■ **WORK REQUEST**: Your copy of the data should match it exactly, leaving out only the pictures.

*** Opening of INFORMATION SUPPLIED ***

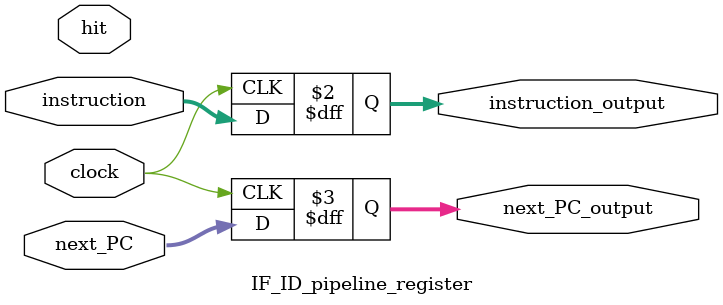
<source format=v>
`timescale 1ns / 1ps

module IF_ID_pipeline_register(
	input[31:0] instruction, input[31:0] next_PC, input hit, input clock, 
	output reg[31:0] instruction_output, output reg[31:0] next_PC_output
	);

	always@(negedge clock)
		begin
			instruction_output = instruction;
			next_PC_output = next_PC;
		end
		
endmodule

</source>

*** Close of INFORMATION SUPPLIED ***

■ **EXPECTED OUTPUT**:
<source format=v>
`timescale 1ns / 1ps

module IF_ID_pipeline_register(
	input[31:0] instruction, input[31:0] next_PC, input hit, input clock, 
	output reg[31:0] instruction_output, output reg[31:0] next_PC_output
	);

	always@(negedge clock)
		begin
			instruction_output = instruction;
			next_PC_output = next_PC;
		end
		
endmodule

</source>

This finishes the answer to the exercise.